/---

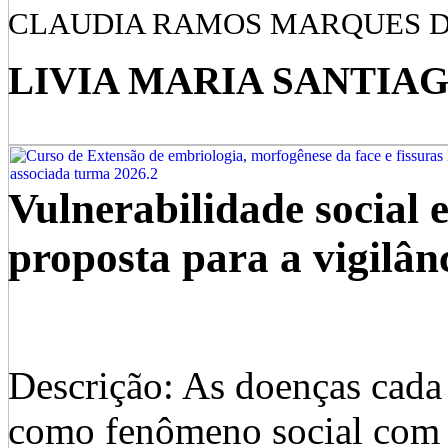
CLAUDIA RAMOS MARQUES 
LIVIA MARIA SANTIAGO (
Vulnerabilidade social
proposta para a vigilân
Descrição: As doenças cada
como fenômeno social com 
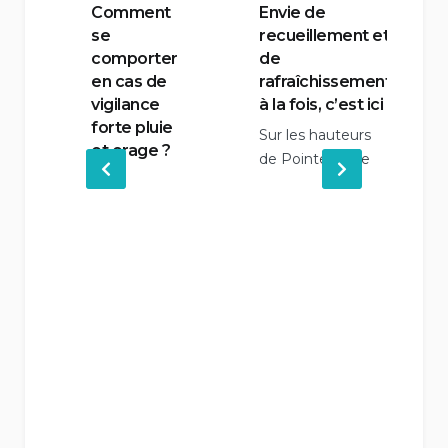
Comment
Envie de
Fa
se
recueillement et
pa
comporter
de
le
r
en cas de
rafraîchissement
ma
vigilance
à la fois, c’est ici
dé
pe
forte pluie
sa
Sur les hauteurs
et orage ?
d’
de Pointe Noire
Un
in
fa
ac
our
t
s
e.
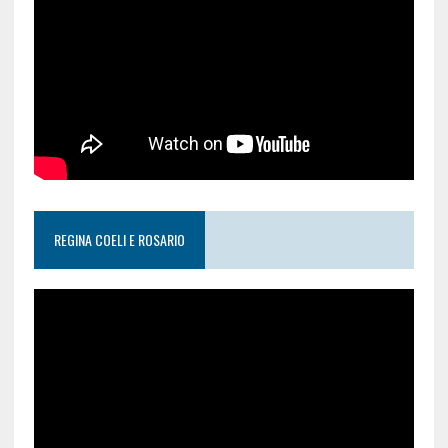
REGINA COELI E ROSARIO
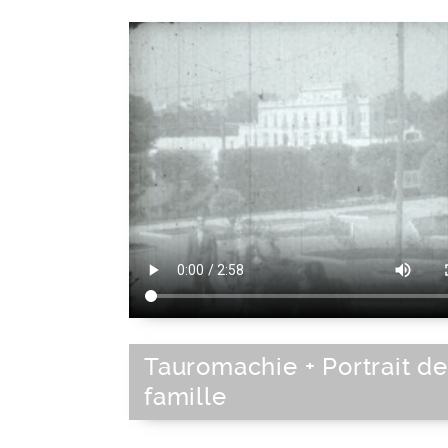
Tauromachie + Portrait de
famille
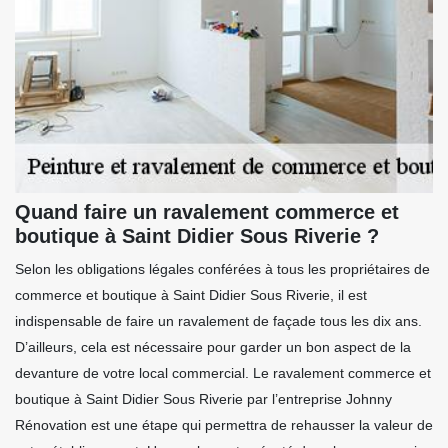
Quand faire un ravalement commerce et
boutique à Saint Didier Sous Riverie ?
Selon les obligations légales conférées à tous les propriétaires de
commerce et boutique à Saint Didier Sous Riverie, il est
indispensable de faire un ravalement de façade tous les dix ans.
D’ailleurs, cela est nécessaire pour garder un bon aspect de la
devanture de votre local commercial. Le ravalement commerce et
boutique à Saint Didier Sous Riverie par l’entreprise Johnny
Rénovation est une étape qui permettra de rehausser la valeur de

\---
/---

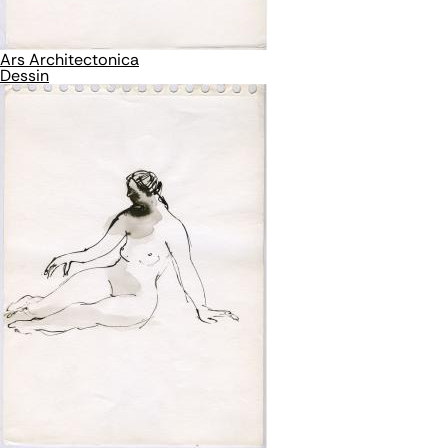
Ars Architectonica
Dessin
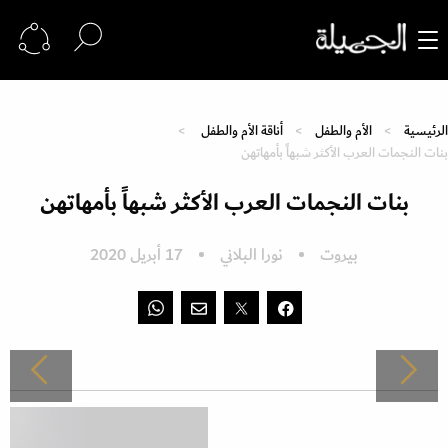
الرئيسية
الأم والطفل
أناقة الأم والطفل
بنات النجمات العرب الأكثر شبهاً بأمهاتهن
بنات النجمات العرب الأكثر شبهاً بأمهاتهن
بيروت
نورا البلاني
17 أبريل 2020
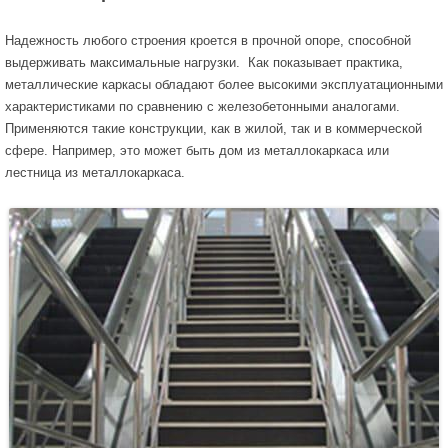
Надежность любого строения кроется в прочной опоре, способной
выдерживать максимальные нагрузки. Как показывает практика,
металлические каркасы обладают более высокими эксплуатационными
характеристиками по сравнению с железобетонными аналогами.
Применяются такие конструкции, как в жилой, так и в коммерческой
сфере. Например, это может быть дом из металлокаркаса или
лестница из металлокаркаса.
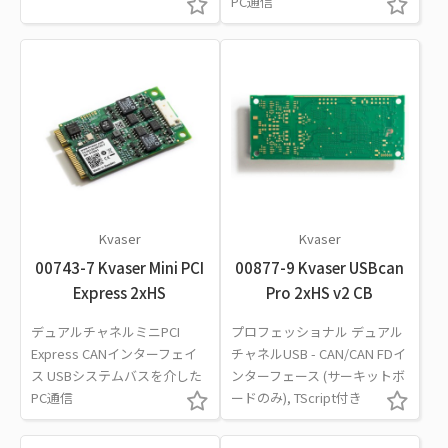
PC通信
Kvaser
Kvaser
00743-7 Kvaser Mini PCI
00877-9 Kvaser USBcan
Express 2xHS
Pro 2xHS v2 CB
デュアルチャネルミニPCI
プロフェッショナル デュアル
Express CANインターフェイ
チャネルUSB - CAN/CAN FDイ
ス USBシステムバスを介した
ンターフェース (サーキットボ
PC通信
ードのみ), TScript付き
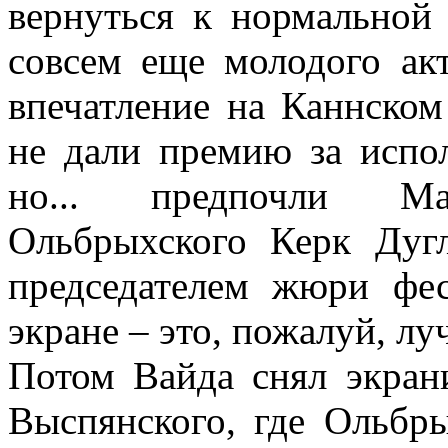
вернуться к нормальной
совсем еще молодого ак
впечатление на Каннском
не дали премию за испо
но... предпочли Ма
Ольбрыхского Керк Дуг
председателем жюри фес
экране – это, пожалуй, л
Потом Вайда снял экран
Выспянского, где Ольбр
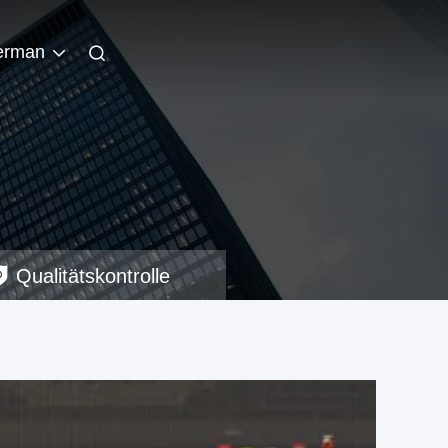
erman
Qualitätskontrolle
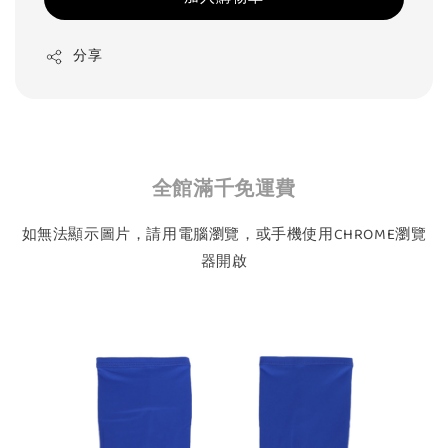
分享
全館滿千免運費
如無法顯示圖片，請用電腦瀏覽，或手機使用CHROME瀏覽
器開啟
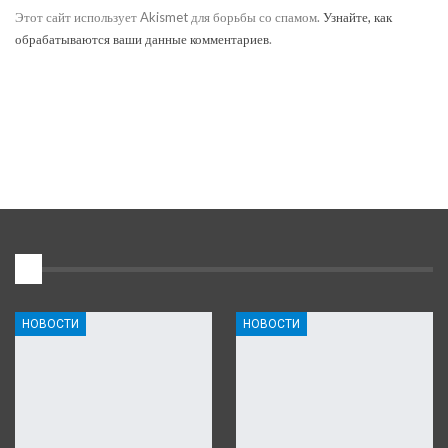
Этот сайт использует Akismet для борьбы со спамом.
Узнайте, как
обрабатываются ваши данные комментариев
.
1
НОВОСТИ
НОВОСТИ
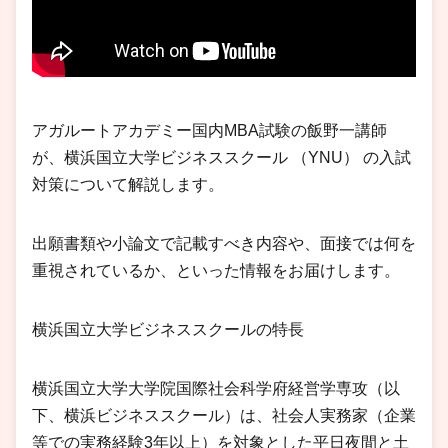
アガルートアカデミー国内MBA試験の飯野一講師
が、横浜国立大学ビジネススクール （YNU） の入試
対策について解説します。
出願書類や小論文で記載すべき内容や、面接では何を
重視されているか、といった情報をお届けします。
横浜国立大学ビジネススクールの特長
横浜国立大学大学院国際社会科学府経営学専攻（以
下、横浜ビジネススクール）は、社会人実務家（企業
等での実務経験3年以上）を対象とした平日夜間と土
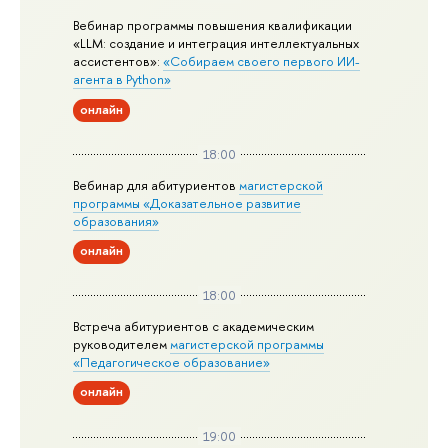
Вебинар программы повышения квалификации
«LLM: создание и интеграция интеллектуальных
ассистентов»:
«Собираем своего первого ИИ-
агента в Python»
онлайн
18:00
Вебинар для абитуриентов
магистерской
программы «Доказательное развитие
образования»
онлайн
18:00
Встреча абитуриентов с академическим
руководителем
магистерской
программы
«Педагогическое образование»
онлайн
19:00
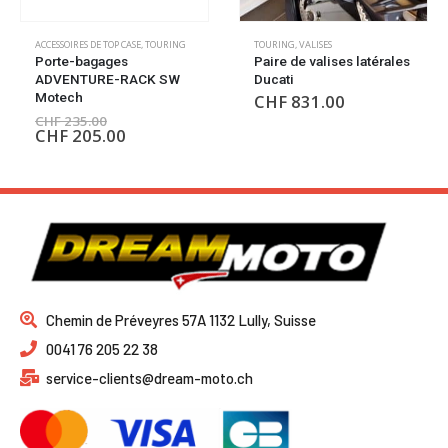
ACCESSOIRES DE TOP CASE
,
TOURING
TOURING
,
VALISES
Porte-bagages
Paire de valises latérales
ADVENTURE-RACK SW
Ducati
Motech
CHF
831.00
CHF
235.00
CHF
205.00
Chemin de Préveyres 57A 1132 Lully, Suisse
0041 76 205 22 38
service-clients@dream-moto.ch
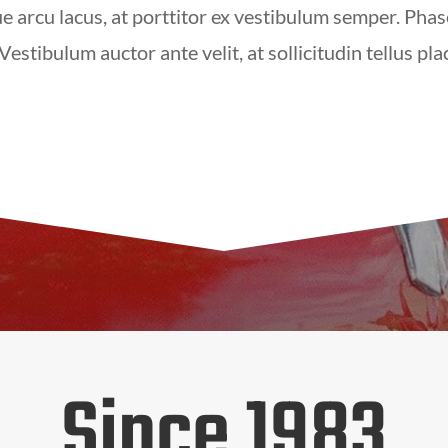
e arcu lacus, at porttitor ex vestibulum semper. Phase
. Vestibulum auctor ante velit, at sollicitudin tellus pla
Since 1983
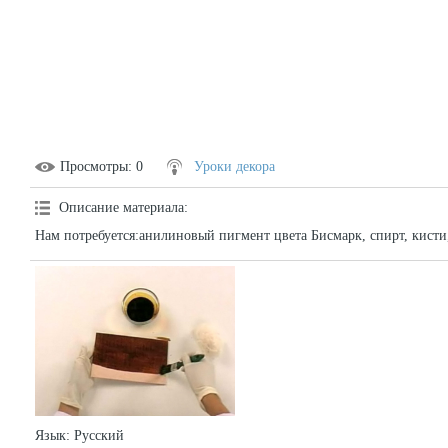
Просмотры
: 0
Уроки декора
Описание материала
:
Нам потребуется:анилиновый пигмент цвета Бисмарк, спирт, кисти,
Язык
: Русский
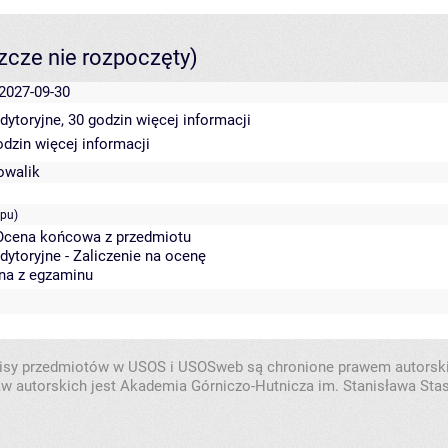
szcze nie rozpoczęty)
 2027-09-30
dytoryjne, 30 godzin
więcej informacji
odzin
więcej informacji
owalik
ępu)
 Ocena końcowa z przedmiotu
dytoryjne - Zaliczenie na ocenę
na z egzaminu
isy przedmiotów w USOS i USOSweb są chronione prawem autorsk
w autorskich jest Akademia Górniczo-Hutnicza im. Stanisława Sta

\---
/---

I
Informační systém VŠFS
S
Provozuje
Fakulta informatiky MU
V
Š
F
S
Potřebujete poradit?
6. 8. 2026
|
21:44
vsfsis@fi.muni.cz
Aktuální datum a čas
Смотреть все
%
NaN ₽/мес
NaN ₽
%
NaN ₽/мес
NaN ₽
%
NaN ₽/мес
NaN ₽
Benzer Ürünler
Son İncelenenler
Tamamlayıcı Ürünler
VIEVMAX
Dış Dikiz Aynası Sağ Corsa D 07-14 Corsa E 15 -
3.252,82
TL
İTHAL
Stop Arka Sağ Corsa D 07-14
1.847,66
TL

\---

** Directions for this task **
For each line above that contains the word "Sous", give the line as it is written.

** Task output **
boutique à Saint Didier Sous Riverie ?
commerce et boutique à Saint Didier Sous Riverie, il est
boutique à Saint Didier Sous Riverie par l’entreprise Johnny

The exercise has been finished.